> _Task requirements_
Write out a word-for-word repetition of the lines that come before the line containing "I’ll cut you off at the head: comparing the" in the listing below, along with that line itself, omitting pictures.

> _Stored data_

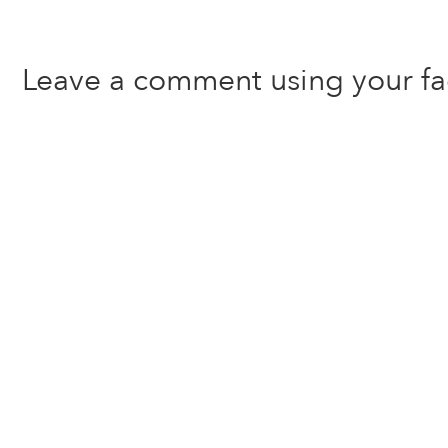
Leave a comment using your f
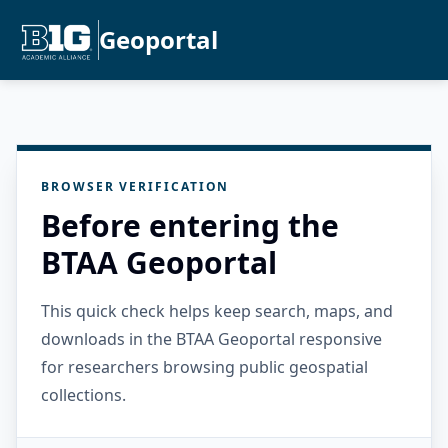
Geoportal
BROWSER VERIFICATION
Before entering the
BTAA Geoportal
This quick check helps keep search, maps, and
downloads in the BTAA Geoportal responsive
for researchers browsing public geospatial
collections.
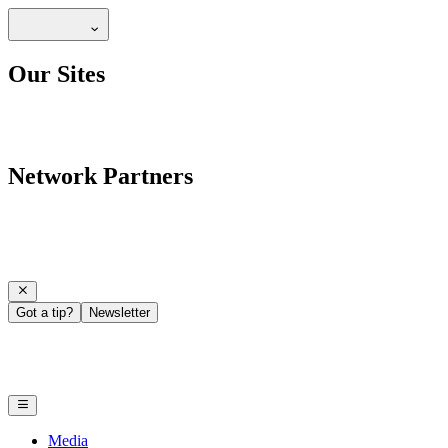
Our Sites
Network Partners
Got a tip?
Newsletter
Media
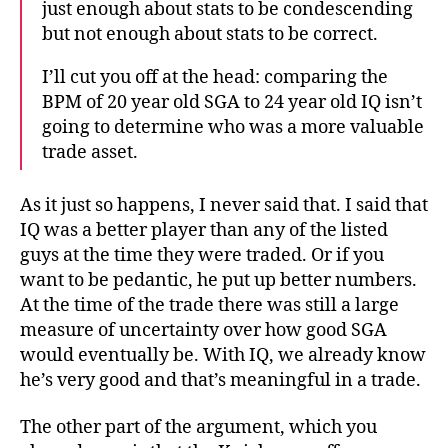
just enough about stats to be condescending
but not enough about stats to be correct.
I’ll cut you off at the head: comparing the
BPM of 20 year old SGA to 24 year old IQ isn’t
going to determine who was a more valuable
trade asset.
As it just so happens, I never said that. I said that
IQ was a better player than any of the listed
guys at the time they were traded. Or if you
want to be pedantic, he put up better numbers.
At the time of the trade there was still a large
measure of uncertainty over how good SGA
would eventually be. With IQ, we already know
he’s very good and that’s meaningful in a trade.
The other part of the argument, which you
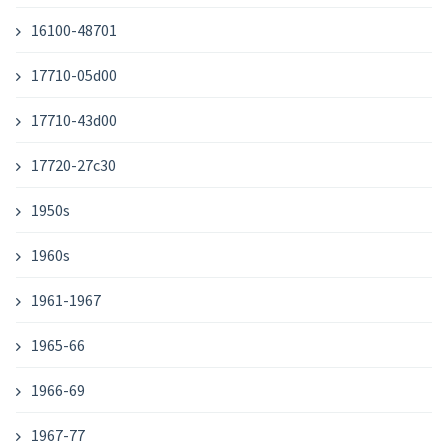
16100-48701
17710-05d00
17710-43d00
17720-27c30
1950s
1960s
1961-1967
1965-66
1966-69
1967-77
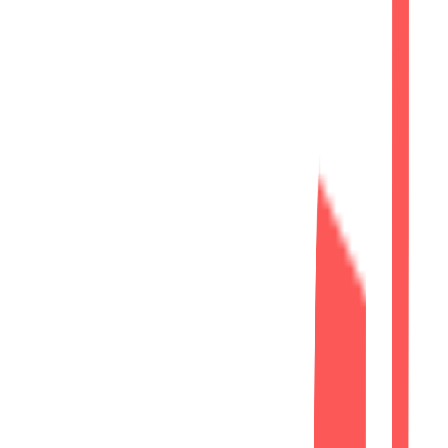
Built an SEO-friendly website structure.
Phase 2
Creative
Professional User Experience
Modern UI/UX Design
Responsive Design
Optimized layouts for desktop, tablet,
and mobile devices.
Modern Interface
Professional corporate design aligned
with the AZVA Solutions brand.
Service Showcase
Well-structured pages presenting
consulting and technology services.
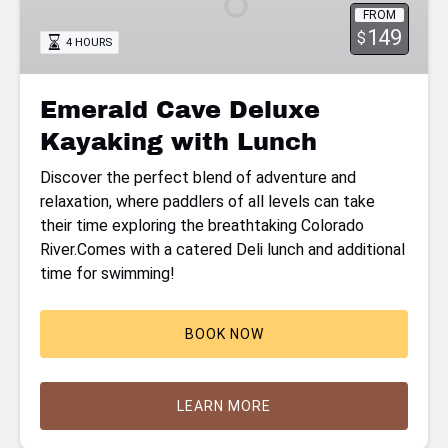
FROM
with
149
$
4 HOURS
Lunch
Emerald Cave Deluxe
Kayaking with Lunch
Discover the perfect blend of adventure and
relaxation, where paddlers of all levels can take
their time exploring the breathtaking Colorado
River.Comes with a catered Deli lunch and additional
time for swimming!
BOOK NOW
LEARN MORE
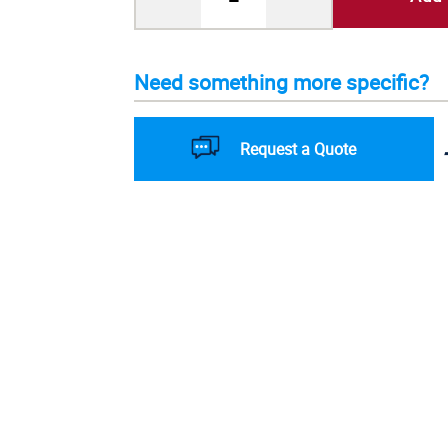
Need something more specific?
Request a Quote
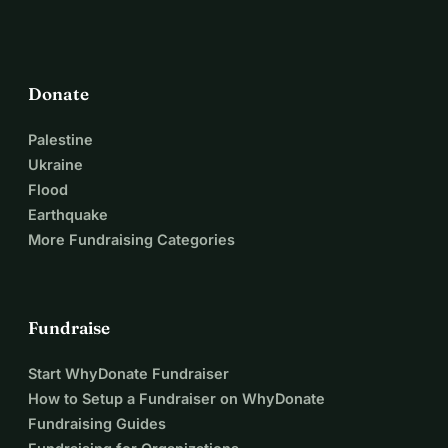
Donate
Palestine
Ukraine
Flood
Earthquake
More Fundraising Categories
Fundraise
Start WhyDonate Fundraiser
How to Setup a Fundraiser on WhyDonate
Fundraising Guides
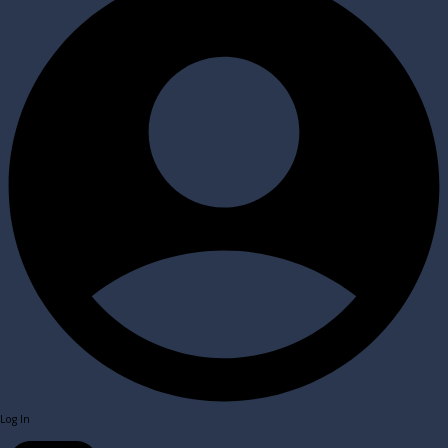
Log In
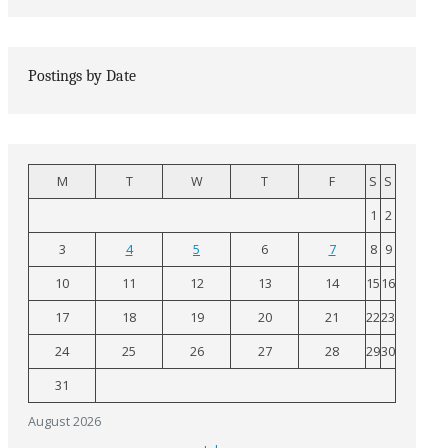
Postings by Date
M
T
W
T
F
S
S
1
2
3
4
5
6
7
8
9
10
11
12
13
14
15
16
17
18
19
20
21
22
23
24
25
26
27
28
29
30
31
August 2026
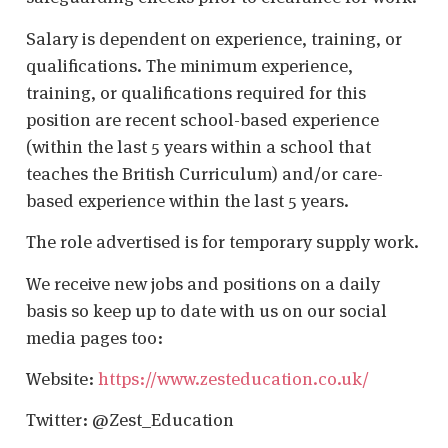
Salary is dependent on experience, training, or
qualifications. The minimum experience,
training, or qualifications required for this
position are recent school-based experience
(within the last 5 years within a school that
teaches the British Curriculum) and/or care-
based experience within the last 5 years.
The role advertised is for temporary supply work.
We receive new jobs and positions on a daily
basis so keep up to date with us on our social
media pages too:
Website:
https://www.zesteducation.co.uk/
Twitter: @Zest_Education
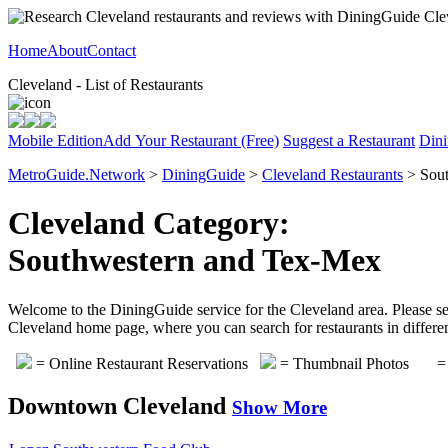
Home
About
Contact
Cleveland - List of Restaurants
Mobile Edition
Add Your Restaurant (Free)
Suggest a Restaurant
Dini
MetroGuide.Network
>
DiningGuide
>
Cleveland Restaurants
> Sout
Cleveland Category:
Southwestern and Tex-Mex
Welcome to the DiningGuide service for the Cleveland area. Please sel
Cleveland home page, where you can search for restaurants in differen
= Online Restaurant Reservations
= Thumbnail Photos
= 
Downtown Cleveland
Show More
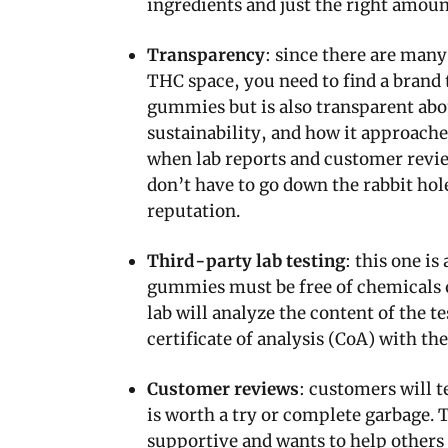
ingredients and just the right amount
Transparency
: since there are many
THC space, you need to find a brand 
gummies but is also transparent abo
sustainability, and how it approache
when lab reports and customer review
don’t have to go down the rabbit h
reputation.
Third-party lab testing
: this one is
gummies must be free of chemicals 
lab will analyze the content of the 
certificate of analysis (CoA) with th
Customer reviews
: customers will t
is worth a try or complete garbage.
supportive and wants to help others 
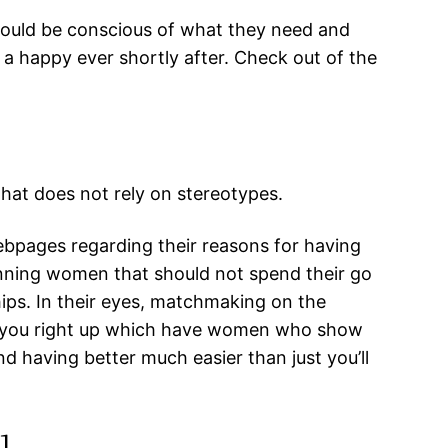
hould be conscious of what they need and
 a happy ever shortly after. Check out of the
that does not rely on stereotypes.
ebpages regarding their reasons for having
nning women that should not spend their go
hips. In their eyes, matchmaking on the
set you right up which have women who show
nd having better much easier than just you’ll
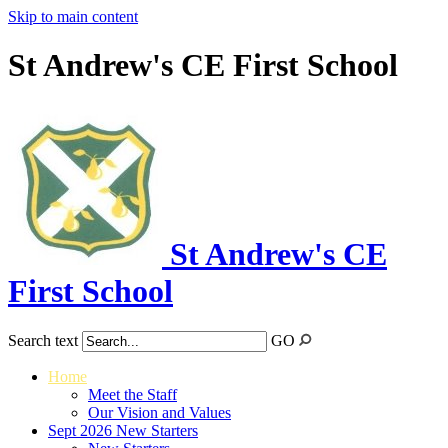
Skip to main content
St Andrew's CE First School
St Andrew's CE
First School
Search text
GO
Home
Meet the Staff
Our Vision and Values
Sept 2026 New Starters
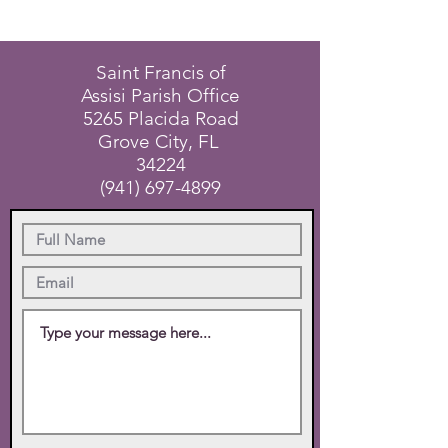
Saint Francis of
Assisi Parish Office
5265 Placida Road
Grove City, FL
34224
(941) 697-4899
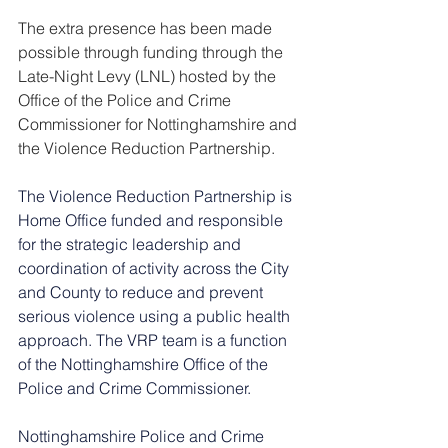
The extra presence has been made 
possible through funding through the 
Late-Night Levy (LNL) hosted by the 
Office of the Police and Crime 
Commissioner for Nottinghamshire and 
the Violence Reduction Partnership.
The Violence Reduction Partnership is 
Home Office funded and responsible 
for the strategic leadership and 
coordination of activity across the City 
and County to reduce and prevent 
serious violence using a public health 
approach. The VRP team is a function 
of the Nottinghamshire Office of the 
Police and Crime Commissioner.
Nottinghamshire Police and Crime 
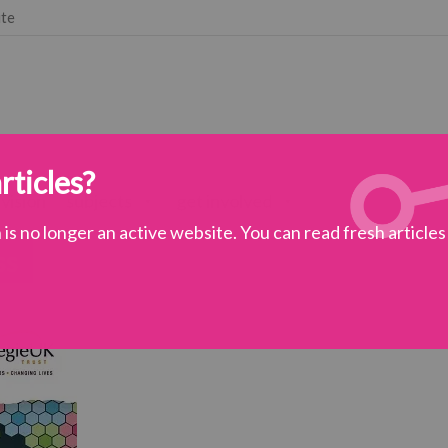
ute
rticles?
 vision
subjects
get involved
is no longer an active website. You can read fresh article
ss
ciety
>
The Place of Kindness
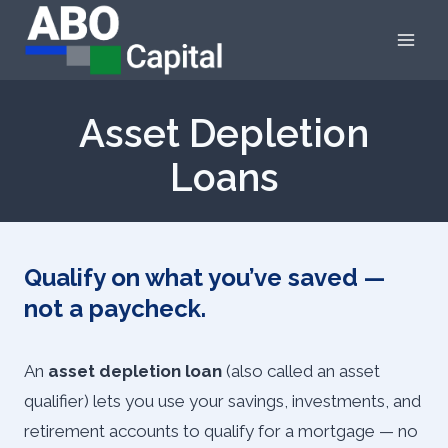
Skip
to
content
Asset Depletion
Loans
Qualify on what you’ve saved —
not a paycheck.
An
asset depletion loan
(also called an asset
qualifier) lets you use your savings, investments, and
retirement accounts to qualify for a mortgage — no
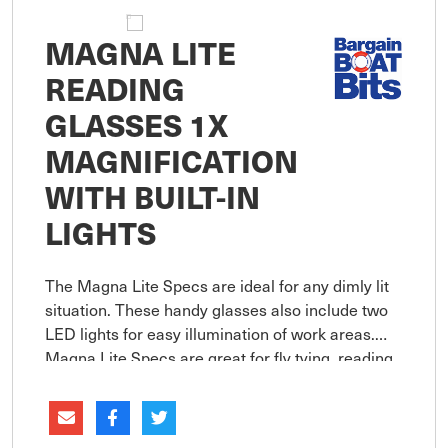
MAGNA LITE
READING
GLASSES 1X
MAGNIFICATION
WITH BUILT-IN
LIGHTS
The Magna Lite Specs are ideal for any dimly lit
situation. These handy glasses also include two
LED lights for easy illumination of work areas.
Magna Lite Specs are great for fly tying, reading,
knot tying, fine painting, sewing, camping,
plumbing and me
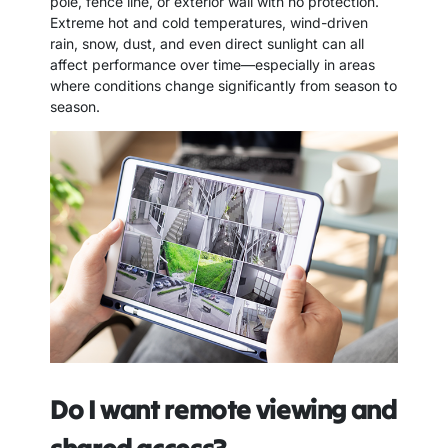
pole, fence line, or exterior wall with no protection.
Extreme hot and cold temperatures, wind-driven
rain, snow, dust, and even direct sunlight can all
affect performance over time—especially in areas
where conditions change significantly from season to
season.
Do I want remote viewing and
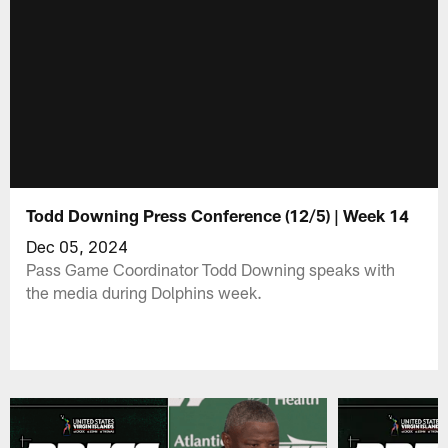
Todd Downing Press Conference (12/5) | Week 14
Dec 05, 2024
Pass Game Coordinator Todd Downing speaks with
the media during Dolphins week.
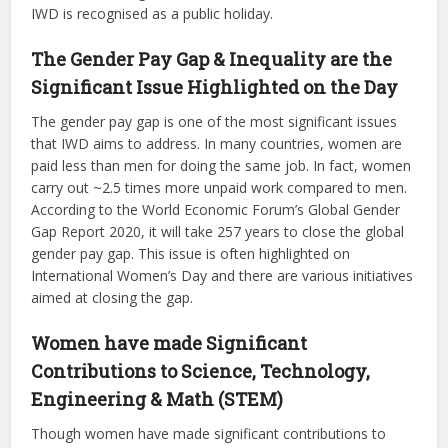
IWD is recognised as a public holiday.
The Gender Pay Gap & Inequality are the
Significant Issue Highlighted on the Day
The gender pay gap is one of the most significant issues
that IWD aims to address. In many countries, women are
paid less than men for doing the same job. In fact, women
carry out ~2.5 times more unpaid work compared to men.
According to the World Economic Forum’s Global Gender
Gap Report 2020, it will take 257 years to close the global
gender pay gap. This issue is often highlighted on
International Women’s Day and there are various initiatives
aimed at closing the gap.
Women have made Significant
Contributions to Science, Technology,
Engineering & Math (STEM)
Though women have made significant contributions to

> _Result of the task_
Leave a comment using your f
Geoportal
BROWSER VERIFICATION
Before entering the
BTAA Geoportal
This quick check helps keep search, maps, and
downloads in the BTAA Geoportal responsive
for researchers browsing public geospatial
collections.
Our Sites
Network Partners
Got a tip?
Newsletter
Media
just enough about stats to be condescending
but not enough about stats to be correct.
I’ll cut you off at the head: comparing the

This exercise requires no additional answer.